Читаем Виктор Цой и другие. Как зажигают звезды полностью

В Лефортово я несколько раз встретился с родителями, к визитам родственников там относились лояльно. Во время одного свидания я краем глаза увидел давнего знакомого Юрия Фомина, который сидел по аналогичному делу и куда-то шел по коридору. Воистину редкостный промах ГБистов — обычно никого увидеть случайно невозможно.

Несмотря на чистосердечное признание и на совпадение показаний, чекисты все-таки предъявили мне новое обвинение. Материалы относительно моих правонарушений выделили в отдельное судопроизводство, которые и рассматривал Мосгорсуд. И хотя в обвинении появилась новая статья «контрабанда», мне определили 8 лет, то есть в пределах ранее назначенного срока наказания. Зато само обвинительное заключение неимоверно распухло: с 25 до почти 150 страниц.

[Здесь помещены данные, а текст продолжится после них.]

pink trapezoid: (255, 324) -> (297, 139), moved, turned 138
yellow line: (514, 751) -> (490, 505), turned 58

В Лефортово я провел несколько месяцев, в разных камерах и с разными людьми. Ханыг, синяков и прочих мелких преступных гегемонов там не держали, и большинство встреченных мною заключенных являлись весьма приметными людьми и приятными собеседниками, в речах которых каждое второе слово не являлось ни матом, ни жаргоном. Особенно мне повезло с двумя «товарищами», с которыми я как-то оказался наедине в достаточно просторной камере о восьми шконках. Едва я вошел туда, как немедля оказался в центре жаркого политического спора. С одной стороны выступал некто Макаренко (он же Ершкович, он же Хершкович, он же еще черт знает как), который ждал, когда напечатают его приговор. До этого знаменательного момента он отсидел здесь уже почти три года — столь затяжной характер носило его дело.

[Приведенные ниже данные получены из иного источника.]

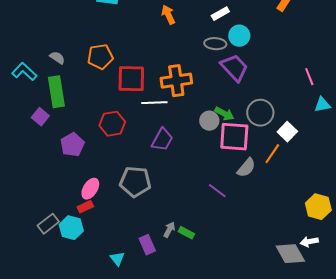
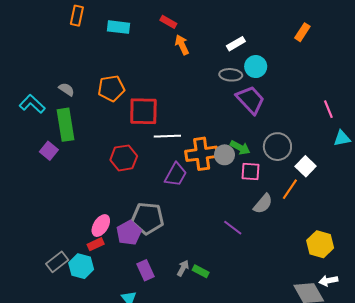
orange cross: (176, 81) -> (202, 154), moved
pink square: (234, 137) -> (250, 171), size x0.6
purple pentagon: (72, 145) -> (129, 233), moved
yellow hexagon: (318, 207) -> (320, 244), moved
purple rectangle: (147, 245) -> (145, 270), moved

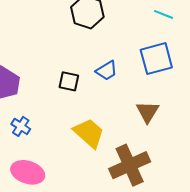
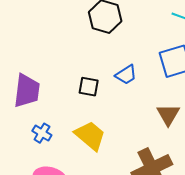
yellow trapezoid: (89, 133) -> (90, 136), moved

История его жизни оказалась не менее интересной, чем моя, хотя из услышанного сложно было понять, что правда, а что чистый вымысел и наглый авантюризм. Макаренко, якобы, родился в боярской Румынии и в 1941 году бежал с родителями оттуда, то ли от фашизма, то ли соблазнившись советской пропагандой о «стране светлого будущего». Потом стал сиротой, попал в детдом, удрал оттуда на фронт и заделался сыном полка. И так далее, просто вереница сумасшедших приключений. Ныне же он обвинялся как в антисоветской деятельности, агитации и пропаганде, так в спекуляциях, аналогичных моим. В активе Макаренко оказались статьи 74, 77, 88, 154 и другие — целый букет. Себя заключенный считал официальным лицом. Он, по собственным уверениям, являлся заместителем председателя центрального исполнительного комитета коммунистической партии «Трудящиеся за коммунизм». Самопровозглашенной и альтернативной, якобы созданной в СССР еще 1948 году и существующей в условиях жесткого подполья и конспирации. Его же личный арест спровоцировали письма альтернативных советских коммунистов в партии дружественных стран соцлагеря. Письма с просьбой о признании и материальной помощи. Вместо признания пришли с Лубянки.

Макаренко помимо идеологических диверсий занимался еще коллекционированием дорогих картин, которые в итоге конфисковали. Среди имеющихся у него работ встречались очень известные и ценные, например, несколько полотен Шагала. Находилась в деле и переписка Макаренко с самим Пикассо! Картины являлись для Михаила одновременно и средством организации просветительской деятельности. Он устраивал выставки своей частной коллекции и в Новосибирском Академгородке, и в Питере, и вроде даже в Москве. Валютных ценностей Макаренко тоже не чурался, хотя и утверждал, что зарабатываемые средства тратил на нужды своей организации, то есть на благородное дело. В общем, печати негде поставить.